Is there an full body (or lower limb) muscle segmentation model from MRI images? As I understand totalsegmentator is specifically for CT.
There are a couple of pre-trained MRI segmentation models for MONAI Auto3DSeg (brain, prostate, etc) and you can probably find some spine segmentation models, but I don’t remember seeing any for lower lung muscles. However, it is almost sure your can train Auto3DSeg or nnUNet model for this quite easily, by manually segment cases (perhaps a few dozen is enough to get started)
We have a project underway to try training an MR segmenter based on TotalSegmentator using the SynthSeg approach (not muscles yet though). The preprint paper actually just went up on arxiv:
Would be great to generalize to other segmentation tasks.
This looks interesting @pieper. Is the trained model available publicly?

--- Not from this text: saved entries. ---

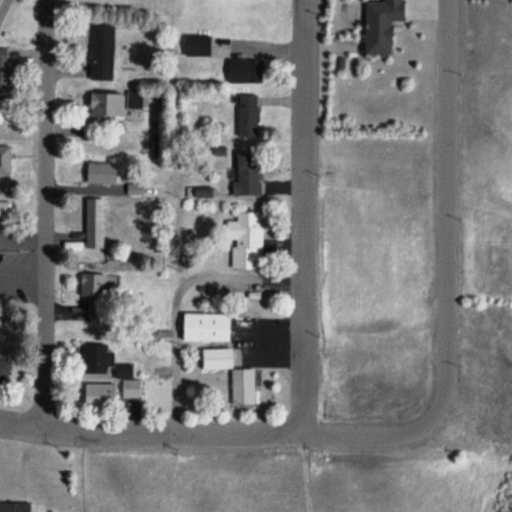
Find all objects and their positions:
road: (1, 2)
building: (381, 20)
building: (379, 26)
building: (194, 41)
building: (100, 47)
building: (196, 47)
building: (101, 53)
building: (242, 66)
building: (3, 67)
building: (4, 71)
building: (244, 71)
building: (106, 98)
building: (105, 106)
building: (245, 111)
building: (247, 118)
building: (4, 156)
building: (184, 158)
building: (5, 161)
building: (100, 169)
building: (245, 169)
building: (101, 174)
building: (246, 175)
building: (133, 185)
building: (196, 188)
building: (92, 204)
road: (448, 204)
building: (3, 209)
building: (94, 210)
building: (5, 216)
road: (43, 216)
road: (300, 217)
building: (244, 237)
building: (246, 241)
building: (184, 257)
building: (100, 289)
building: (92, 290)
road: (171, 297)
building: (205, 321)
building: (205, 329)
building: (215, 353)
building: (94, 354)
building: (102, 363)
building: (2, 365)
building: (120, 367)
building: (4, 371)
building: (231, 376)
building: (241, 382)
building: (128, 386)
building: (97, 391)
building: (130, 391)
building: (98, 397)
road: (223, 434)
building: (13, 505)
building: (14, 507)
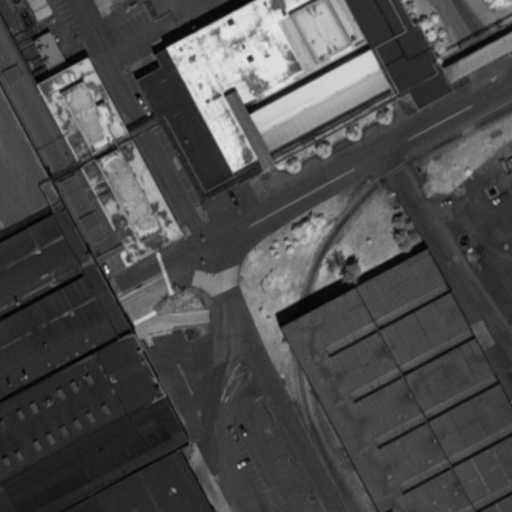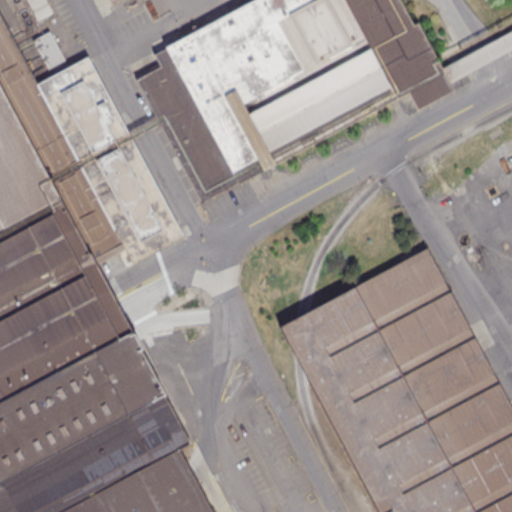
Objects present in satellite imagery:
building: (107, 1)
building: (111, 1)
building: (37, 33)
building: (507, 34)
road: (474, 45)
building: (47, 48)
road: (492, 67)
building: (456, 68)
road: (140, 124)
road: (366, 141)
railway: (380, 181)
road: (312, 191)
road: (222, 216)
building: (148, 225)
road: (450, 259)
road: (488, 269)
road: (56, 328)
railway: (302, 339)
road: (268, 382)
building: (408, 390)
building: (412, 391)
road: (217, 394)
railway: (209, 396)
railway: (319, 442)
railway: (349, 500)
railway: (232, 501)
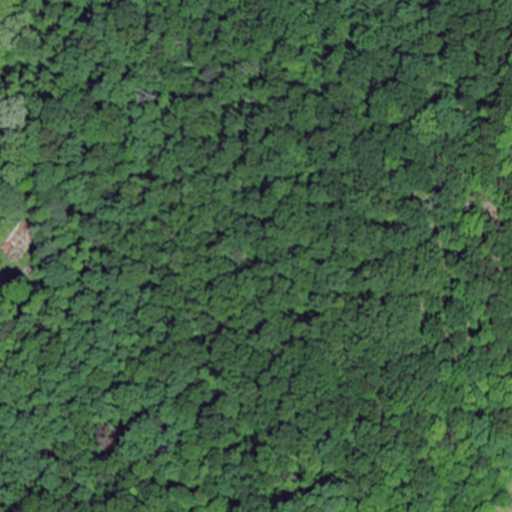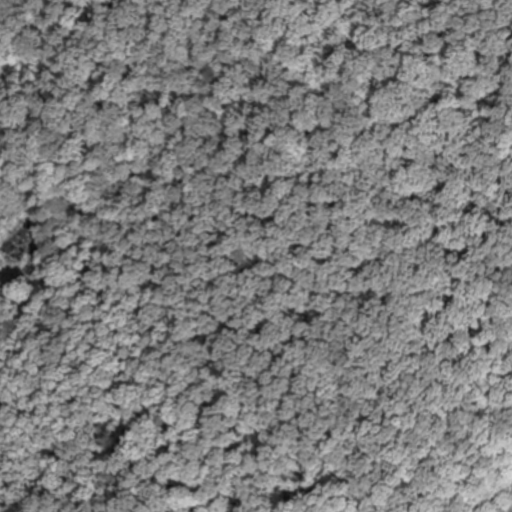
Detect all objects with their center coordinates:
building: (17, 243)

Not currently, but I’ll check.
Andras, @DeepaKrishnaswamy and @Cosmin_Ciausu are working on this. We absolutely will make everything publicly available, but there are some experiments and refinements that we want to do first. It’s great to see the interest. This most definitely adds a lot to the motivation to continue this work!
Hi @lassoan,
Thank you for your interest! As @fedorov said, we are in the process of doing a few more experiments. We are definitely planning on making the model, and the code, publicly available, and will get back to you when we are at that stage.
Deepa and Cosmin
Following up here, TotalSegmentator v2.2 now has support for MR tasks. SlicerTotalSegmentator will have to be updated to specify to use this new version.
There is also MRSegmentator, also based on nnUnet., and trained on 1400+ MRI images from UKBB.

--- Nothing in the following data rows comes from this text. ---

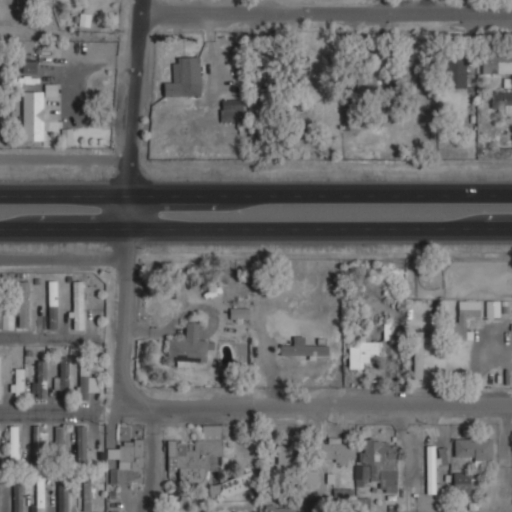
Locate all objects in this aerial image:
building: (45, 1)
road: (327, 15)
building: (497, 62)
building: (496, 65)
building: (28, 66)
building: (29, 66)
building: (370, 70)
building: (262, 71)
building: (263, 71)
building: (454, 71)
building: (454, 73)
building: (183, 75)
building: (183, 78)
building: (501, 100)
building: (502, 101)
building: (230, 109)
building: (231, 110)
building: (32, 115)
building: (32, 116)
road: (67, 159)
road: (66, 193)
road: (322, 193)
road: (132, 203)
road: (256, 228)
building: (22, 303)
building: (22, 303)
building: (51, 303)
building: (77, 303)
building: (52, 304)
building: (77, 306)
building: (492, 307)
building: (492, 309)
building: (238, 313)
building: (462, 318)
building: (463, 319)
road: (45, 337)
building: (187, 347)
building: (187, 347)
building: (302, 347)
building: (302, 348)
building: (362, 352)
building: (363, 354)
building: (417, 354)
building: (417, 359)
building: (39, 377)
building: (62, 377)
building: (85, 377)
building: (62, 378)
building: (39, 380)
building: (86, 380)
building: (16, 382)
building: (18, 384)
road: (316, 405)
road: (46, 412)
building: (58, 442)
building: (12, 444)
building: (13, 444)
building: (59, 444)
building: (37, 445)
building: (81, 445)
building: (82, 445)
building: (37, 446)
building: (472, 448)
building: (337, 449)
building: (473, 449)
building: (337, 450)
building: (126, 452)
building: (284, 453)
building: (128, 454)
building: (286, 455)
building: (441, 456)
building: (204, 462)
building: (377, 463)
building: (432, 463)
building: (204, 464)
building: (377, 465)
building: (430, 469)
building: (310, 475)
building: (460, 481)
building: (462, 482)
building: (86, 492)
building: (342, 493)
building: (61, 494)
building: (62, 494)
building: (342, 494)
building: (39, 495)
building: (38, 496)
building: (16, 497)
building: (17, 497)
building: (113, 511)
building: (113, 511)
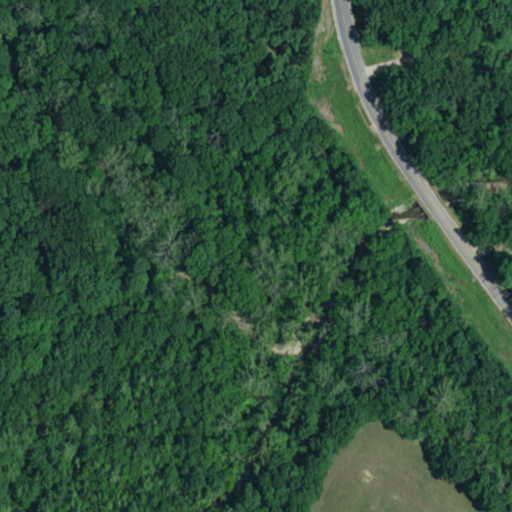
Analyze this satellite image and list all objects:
road: (433, 58)
road: (407, 163)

If anyone experimented with this model, I would be very interested to hear about your experience!
We have been discussing this with @wasserth. I expect that MRI segmentation will be available in Slicer TotalSegmentator extension from tomorrow. I’ll post updates here.

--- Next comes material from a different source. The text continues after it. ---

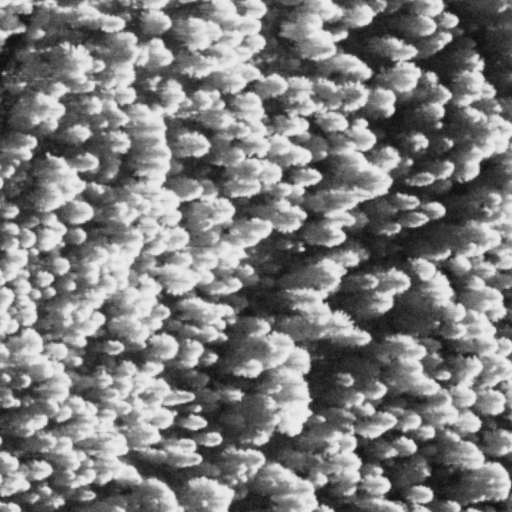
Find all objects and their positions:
road: (10, 19)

TotalSegmentator extension is updated now to use the latest models, including the new total_mr
. The update is available from tomorrow for both the latest Slicer Stable Release (Slicer-5.6) and latest Slicer Preview Release (Slicer-5.7 downloaded 2024-06-01 or later).
Example result for an abdominal MRI (source image: Imaging Data Commons / CMC-CRC-MSB-01262 / MRI Abdomen / 31 AX T1 3D FS 3MIN POST_W):
Slice sweep:
3D Rotation:
Hi @lassoan
This is looking very nice !
I tried on my MRI data set but even without the fast setting checked, the segmentation is not as good as yours.
Is there a preferred protocol or parameter for the segmentations to work better? I am working with T2 HASTE, with 4mm slices on the transverse plane, but this could change. Do you have any recommendations?
Here is an example of segmentation I did just now with the new total_mr (we can see, for example, that the stomach is not well segmented):
Thank you in advance for your answer!
François
4mm slice thickness is very large. Each voxel is a long stick, it is very difficult to create accurate segmentation at such crude resolution.
You may try resampling the image to have isotropic spacing using Crop volume module to see if it improves the results. Let us know is it helped.
Thank you for your answer @lassoan.
I’ll try it and get back to you.
What slice thickness did you use to get the result you showed in the above video ? Maybe you could share details aboute sequences that would work with this new version of total segmentator ?
Reducing slice thickness will induce other anatomical errors. I think, as MRI sequences are already taking 1min30s, with longer MRI movements will change the gastrointestinal anatomy during the acquisition …
Thanks Andras for updating the TotalSegmentator Slicer Extension to the newest TotalSegmentator version!
The problem with many MR images is the much bigger slice thickness compared to CT. This lower data quality results in lower accuracy compared to TotalSegmentator CT. In our training dataset we have many low resolution MR datasets. For these images it is also difficult to create good ground truth annotations. The alternative would be to train only on nice high quality MR images. Then the segmentation accuracy would be better on high res MR images, but the model would not work as robustly on any MR sequence. We decided to prioritise robustness. For many applications this level of accuracy is still fine. For some applications you need higher accuracy. Then some refinement of the initial segmentation is needed.
On the official download page, I still only find the latest stable release (revision 32448) built on 2024-04-05 without the new total_mr
segmentation. Am I overseeing something or was there an issue updating the latest release?
Thanks in advance!
@mwirtz this functionality is available in a Slicer extension. The version you see on the download page is the version of the Slicer application. Individual extensions may have more recent builds.
Thanks @fedorov, yes I tried to install the extension in the latest Stable release and total_mr
was not appearing. I assumed it might still have something to do with the built version being older than the extension update.
You are not doing anything wrong. I assume you are trying windows.
There is an ongoing issue about extensions on windows build. Total segmentator is one of those affected (no windows build per Cdash. CDash)
Devs are aware of the issue and looking into it, but I do not know when it is going to resolved.
Linux and and Mac seems unaffected from this. If you have access to those you can on those OS.